**The problem:** All lines at and after the one containing "focal_35mm: 38", up to the end of the listing below, are to be printed exactly, with the pictures omitted.

**Source data:**
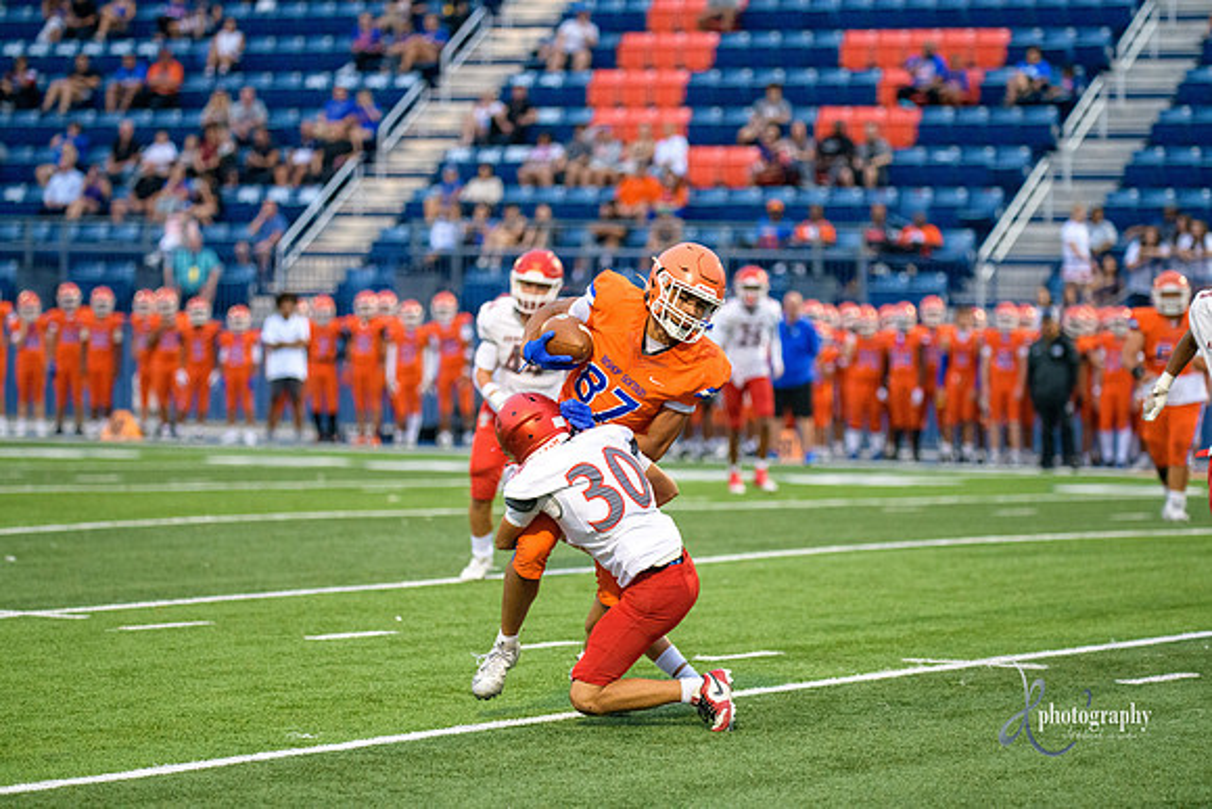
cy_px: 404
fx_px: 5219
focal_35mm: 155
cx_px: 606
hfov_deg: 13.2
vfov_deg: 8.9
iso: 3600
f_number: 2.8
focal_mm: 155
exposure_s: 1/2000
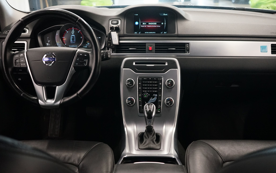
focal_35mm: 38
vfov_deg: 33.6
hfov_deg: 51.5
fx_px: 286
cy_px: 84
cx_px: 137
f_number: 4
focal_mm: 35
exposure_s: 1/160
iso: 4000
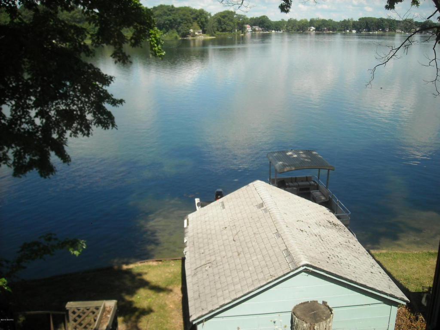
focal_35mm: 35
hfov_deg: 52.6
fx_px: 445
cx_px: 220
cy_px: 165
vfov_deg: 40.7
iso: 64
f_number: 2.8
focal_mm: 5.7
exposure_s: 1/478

**Answer for the task:**
focal_35mm: 38
vfov_deg: 33.6
hfov_deg: 51.5
fx_px: 286
cy_px: 84
cx_px: 137
f_number: 4
focal_mm: 35
exposure_s: 1/160
iso: 4000
focal_35mm: 35
hfov_deg: 52.6
fx_px: 445
cx_px: 220
cy_px: 165
vfov_deg: 40.7
iso: 64
f_number: 2.8
focal_mm: 5.7
exposure_s: 1/478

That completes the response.